Skip to content

silhoutte.default bugs

3 messages · Murad Nayal, Martin Maechler

#
Hello all,


This might have been fixed in later versions (I am using R1.7.0), r-help
archive contains messages reporting similar problems but no reports of
codes fixes. I have encountered a couple of problems using the
silhouette function. one occurs when the clustering contains clusters
composed of 1 element (Martin Maechler posted code few months ago that
fixes a similar problem that occurs when clusters have only 2 elements
but not the case with 1 element). the other problem is due to
silhouette's assumption that the clusters are numbered sequentially
starting at 1. one of the clustering programs I use (snob) assigns more
or less arbitrary integer ids to clusters starting from 3! (clusters 1
and 2 have special meaning in snob). the modified code fixing both
problems is included below, changes are commented.

best
Murad

silhouette.default <-
function (x, dist, dmatrix, ...) 
{
    cll <- match.call()
    if (!is.null(cl <- x$clustering)) 
        x <- cl
    n <- length(x)
    if (!all(x == round(x))) 
        stop("`x' must only have integer codes")
    k <- length(clid <- sort(unique(x)))
    if (k <= 1 || k >= n) 
        return(NA)
    if (missing(dist)) {
        if (missing(dmatrix)) 
            stop("Need either a dissimilarity `dist' or diss.matrix
`dmatrix'")
        if (is.null(dm <- dim(dmatrix)) || length(dm) != 2 || 
            !all(n == dm)) 
            stop("`dmatrix' is not a dissimilarity matrix compatible to
`x'")
    }
    else {
        dist <- as.dist(dist)
        if (n != attr(dist, "Size")) 
            stop("clustering `x' and dissimilarity `dist' are
incompatible")
        dmatrix <- as.matrix(dist)
    }
    wds <- matrix(NA, n, 3, dimnames = list(names(x), c("cluster", 
        "neighbor", "sil_width")))
    for (j in 1:k) {
        Nj <- sum(iC <- x == clid[j])
#
# the following line changed from  wds[iC, "cluster"] <- j
#
        wds[iC, "cluster"] <- clid[j]
        a.i <- if (Nj > 1) 
            colSums(dmatrix[iC, iC])/(Nj - 1)
        else 0
#
# the following line changed from 
# diC <- rbind(apply(dmatrix[!iC, iC], 2, function(r) tapply(r,
# x[!iC], mean)))
#
        diC <- rbind(apply(cbind(dmatrix[!iC, iC]), 2, function(r)
tapply(r, 
            x[!iC], mean)))
        minC <- max.col(-t(diC))
        wds[iC, "neighbor"] <- clid[-j][minC]
#
# the following line changed from 
# b.i <- diC[cbind(minC, seq(minC))]
#
        b.i <- diC[cbind(minC, seq(along=minC))]
        s.i <- (b.i - a.i)/pmax(b.i, a.i)
        wds[iC, "sil_width"] <- s.i
    }
    attr(wds, "Ordered") <- FALSE
    attr(wds, "call") <- cll
    class(wds) <- "silhouette"
    wds
}
#
Murad> This might have been fixed in later versions (I am
    Murad> using R1.7.0),

yes, the bug has been fixed "long ago", 
from my ChangeLog (!), it was 2003-07-18.

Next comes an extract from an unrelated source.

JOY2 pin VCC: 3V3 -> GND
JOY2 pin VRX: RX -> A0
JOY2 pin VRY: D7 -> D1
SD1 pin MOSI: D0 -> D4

    Murad>  r-help archive contains messages reporting similar
    Murad> problems but no reports of codes fixes. I have
    Murad> encountered a couple of problems using the silhouette
    Murad> function. one occurs when the clustering contains
    Murad> clusters composed of 1 element (Martin Maechler
    Murad> posted code few months ago that fixes a similar
    Murad> problem that occurs when clusters have only 2
    Murad> elements but not the case with 1 element). the other
    Murad> problem is due to silhouette's assumption that the
    Murad> clusters are numbered sequentially starting at 1. 

which is what  ?silhouette  tells you as well:
So, definitely not a bug, 
but it's your problem of using silhouette() on an object that is
not of appropriate structure.

    Murad> one of the clustering programs I use (snob) assigns
    Murad> more or less arbitrary integer ids to clusters
    Murad> starting from 3! (clusters 1 and 2 have special
    Murad> meaning in snob). the modified code fixing both
    Murad> problems is included below, changes are commented.

Thank you for the good attempt,
but really you should work from the source where
silhouette.default does also contain comments, and as said, has
long been fixed for the case of 1-element clusters
{a better fix is not to use cbind() but to use the ominous 
 ", drop = FALSE" when  subsetting matrices!}

I'm still willing to consider your *feature request* (as opposed
to bug fix) of allowing inputs where the grouping vector does
contain other than "1:g" .

I'll send you the current source of silhouette.default in a
private mail.

Thanks for your collaboration on improving R!
Regards,

Martin Maechler <maechler at stat.math.ethz.ch>	http://stat.ethz.ch/~maechler/
Seminar fuer Statistik, ETH-Zentrum  LEO C16	Leonhardstr. 27
ETH (Federal Inst. Technology)	8092 Zurich	SWITZERLAND
phone: x-41-1-632-3408		fax: ...-1228			<><
#
Martin Maechler wrote:
sorry about that. I have been reluctant to upgrade recently for fear of
disrupting my environment while in the middle of a project. as I
mentioned I searched the archive and found posts citing this problem but
no replies stating that it has been fixed (the Nj=1 case).
that would be great. it is straightforward to do and will broaden the
utility of silhouette. I'll send you the suggested patch privately.

best regards,
Murad